- Exercise prompt -
Please show all lines of the records that include "years".
[Exercise data Boundary: Start]
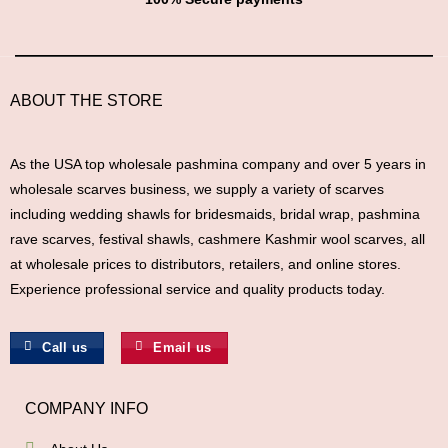
ABOUT THE STORE
As the USA top wholesale pashmina company and over 5 years in
wholesale scarves business, we supply a variety of scarves
including wedding shawls for bridesmaids, bridal wrap, pashmina
rave scarves, festival shawls, cashmere Kashmir wool scarves, all
at wholesale prices to distributors, retailers, and online stores.
Experience professional service and quality products today.
Call us
Email us
COMPANY INFO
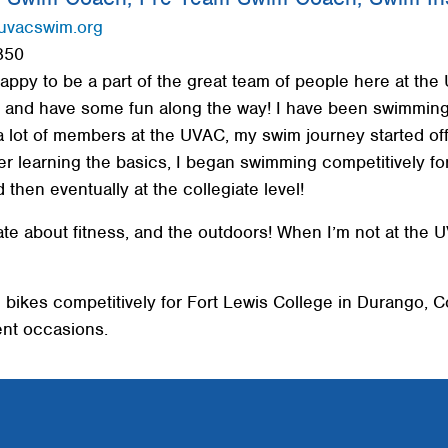
uvacswim.org
850
happy to be a part of the great team of people here at the
, and have some fun along the way! I have been swimming 
a lot of members at the UVAC, my swim journey started of
er learning the basics, I began swimming competitively fo
 then eventually at the collegiate level!
e about fitness, and the outdoors! When I’m not at the UV
 bikes competitively for Fort Lewis College in Durango, C
ent occasions.
Search
SEARCH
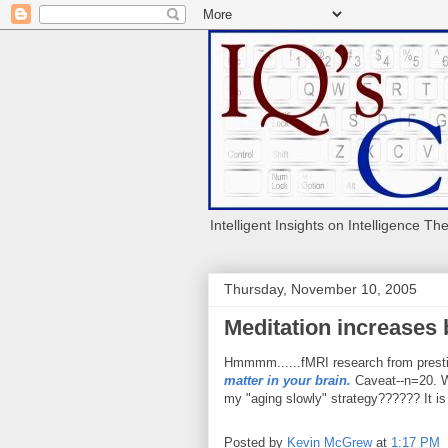
Intelligent Insights on Intelligence Th
Thursday, November 10, 2005
Meditation increases 
Hmmmm......fMRI research from prestig
matter in your brain.
Caveat--n=20. Wh
my "aging slowly" strategy?????? It i
Posted by
Kevin McGrew
at
1:17 PM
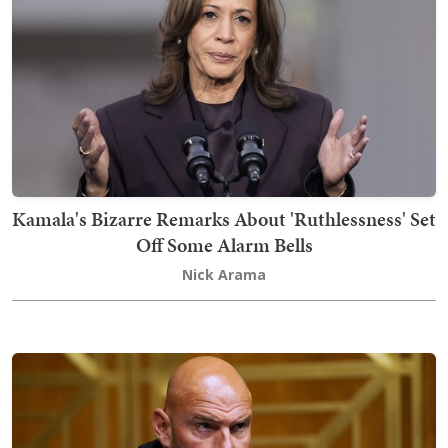
Kamala's Bizarre Remarks About 'Ruthlessness' Set
Off Some Alarm Bells
Nick Arama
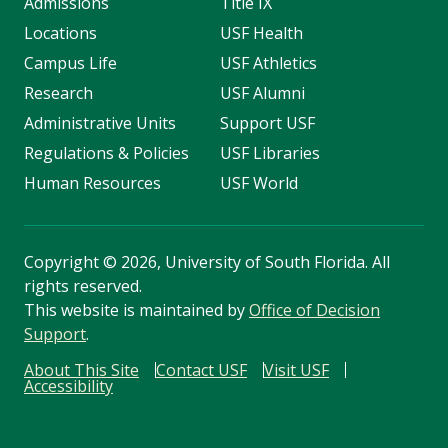
Admissions
Title IX
Locations
USF Health
Campus Life
USF Athletics
Research
USF Alumni
Administrative Units
Support USF
Regulations & Policies
USF Libraries
Human Resources
USF World
Copyright
©
2026, University of South Florida. All
rights reserved.
This website is maintained by
Office of Decision
Support
.
About This Site
Contact USF
Visit USF
Accessibility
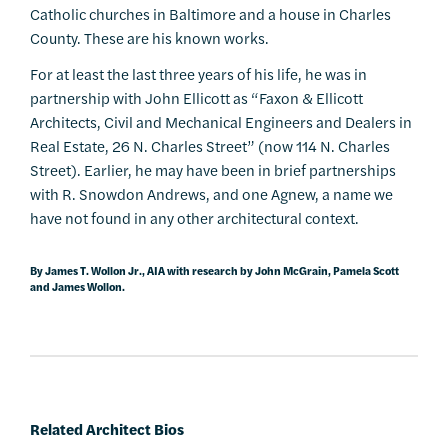
Catholic churches in Baltimore and a house in Charles
County. These are his known works.
For at least the last three years of his life, he was in
partnership with John Ellicott as “Faxon & Ellicott
Architects, Civil and Mechanical Engineers and Dealers in
Real Estate, 26 N. Charles Street” (now 114 N. Charles
Street). Earlier, he may have been in brief partnerships
with R. Snowdon Andrews, and one Agnew, a name we
have not found in any other architectural context.
By James T. Wollon Jr., AIA with research by John McGrain, Pamela Scott
and James Wollon.
Related Architect Bios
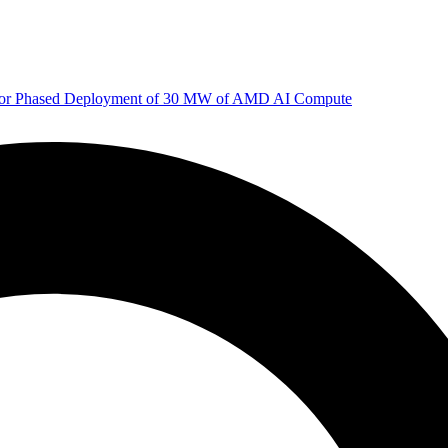
 for Phased Deployment of 30 MW of AMD AI Compute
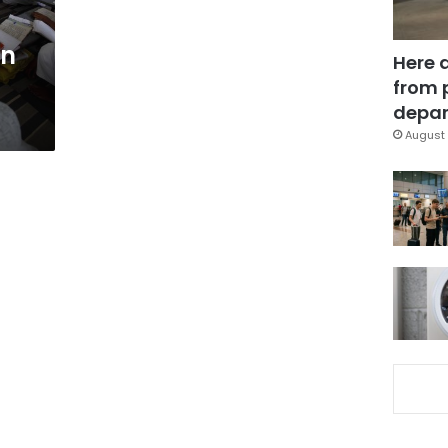
in
Here 
from 
depar
August 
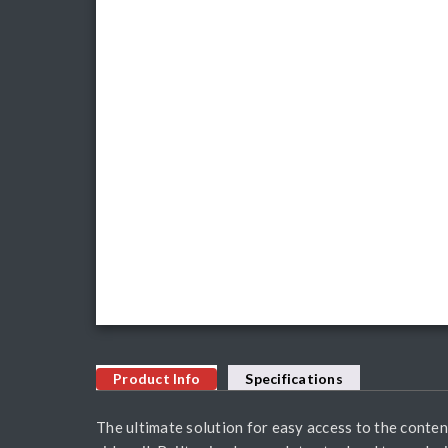
Product Info
Specifications
The ultimate solution for easy access to the conten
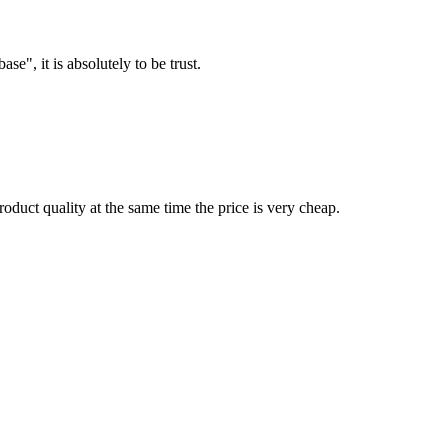
ase", it is absolutely to be trust.
oduct quality at the same time the price is very cheap.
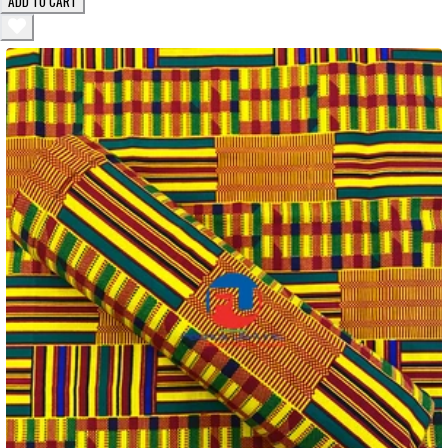
ADD TO CART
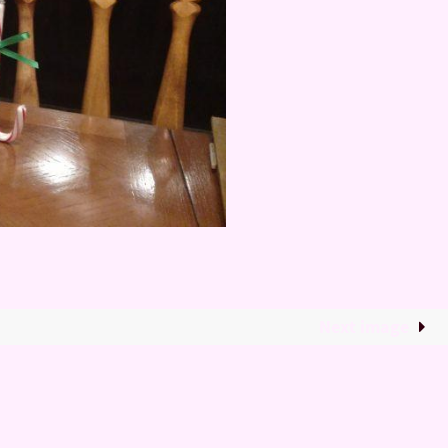
Next image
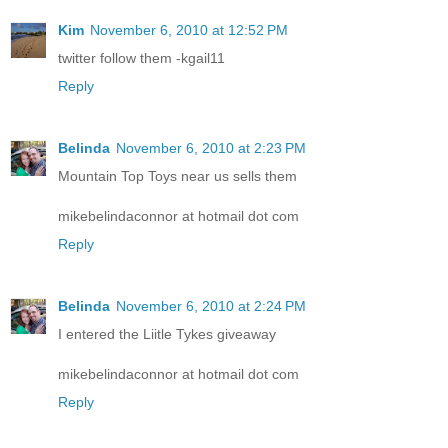
Kim
November 6, 2010 at 12:52 PM
twitter follow them -kgail11
Reply
Belinda
November 6, 2010 at 2:23 PM
Mountain Top Toys near us sells them
mikebelindaconnor at hotmail dot com
Reply
Belinda
November 6, 2010 at 2:24 PM
I entered the Liitle Tykes giveaway
mikebelindaconnor at hotmail dot com
Reply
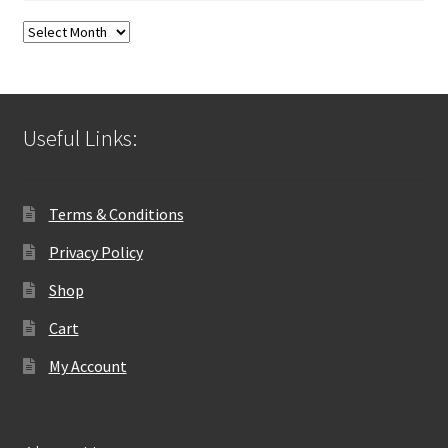
Blog
Archives
Useful Links:
Terms & Conditions
Privacy Policy
Shop
Cart
My Account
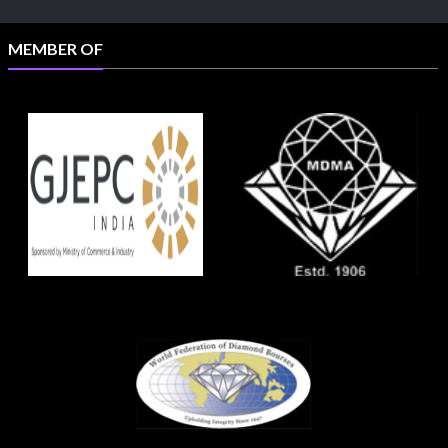
MEMBER OF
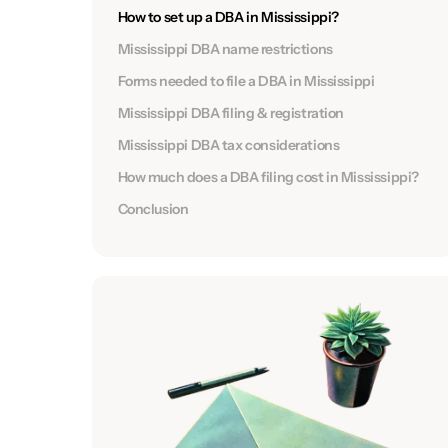
How to set up a DBA in Mississippi?
Mississippi DBA name restrictions
Forms needed to file a DBA in Mississippi
Mississippi DBA filing & registration
Mississippi DBA tax considerations
How much does a DBA filing cost in Mississippi?
Conclusion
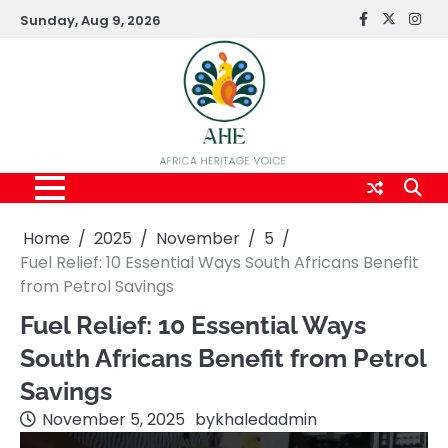
Skip
Sunday, Aug 9, 2026
FaceBook
x
Inst
to
content
Home
2025
November
5
Fuel Relief: 10 Essential Ways South Africans Benefit
from Petrol Savings
Fuel Relief: 10 Essential Ways
South Africans Benefit from Petrol
Savings
November 5, 2025
by
khaledadmin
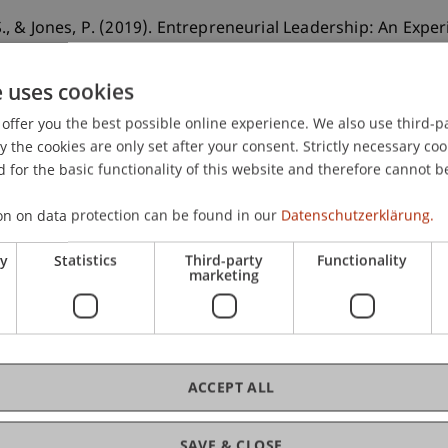
, S., & Jones, P. (2019). Entrepreneurial Leadership: An Ex
.
Journal of Small Business Strategy
, 29
(3).
e uses cookies
offer you the best possible online experience. We also use third-par
the cookies are only set after your consent. Strictly necessary coo
 for the basic functionality of this website and therefore cannot b
on on data protection can be found in our
Datenschutzerklärung.
ry
Statistics
Third-party
Functionality
marketing
ACCEPT ALL
SAVE & CLOSE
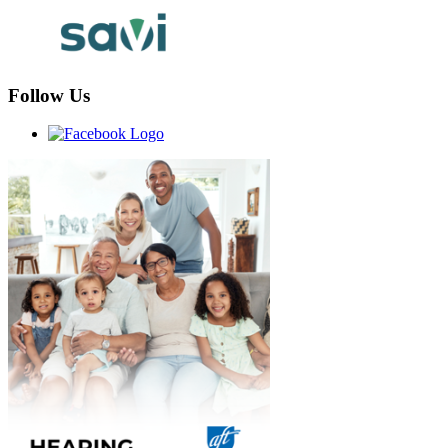
Follow Us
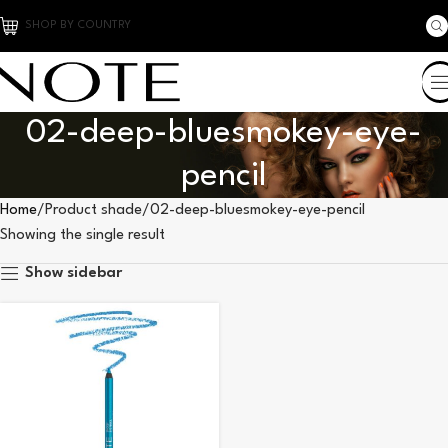
SHOP BY COUNTRY
02-deep-bluesmokey-eye-
pencil
Home
Product shade
02-deep-bluesmokey-eye-pencil
Showing the single result
Show sidebar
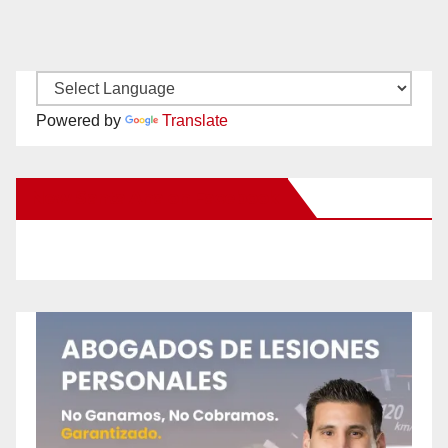
Powered by
Translate
New Santa Ana on Facebook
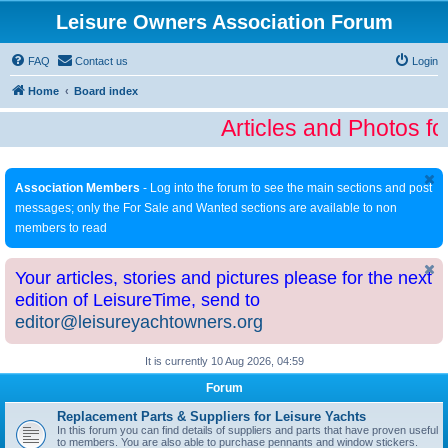
Leisure Owners Association Forum
FAQ
Contact us
Login
Home
Board index
Articles and Photos fo
Association Members
- Log into the forum to see the main sections and post
messages; only the For Sale and Wanted sections are available to non
members to read
Your articles, stories and pictures please for the next
edition of LeisureTime, send to
editor@leisureyachtowners.org
It is currently 10 Aug 2026, 04:59
Forum
Replacement Parts & Suppliers for Leisure Yachts
In this forum you can find details of suppliers and parts that have proven useful
to members. You are also able to purchase pennants and window stickers.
[Exercise data Boundary: End]
- Answer space -
As the USA top wholesale pashmina company and over 5 years in
For at least the last three years of his life, he was in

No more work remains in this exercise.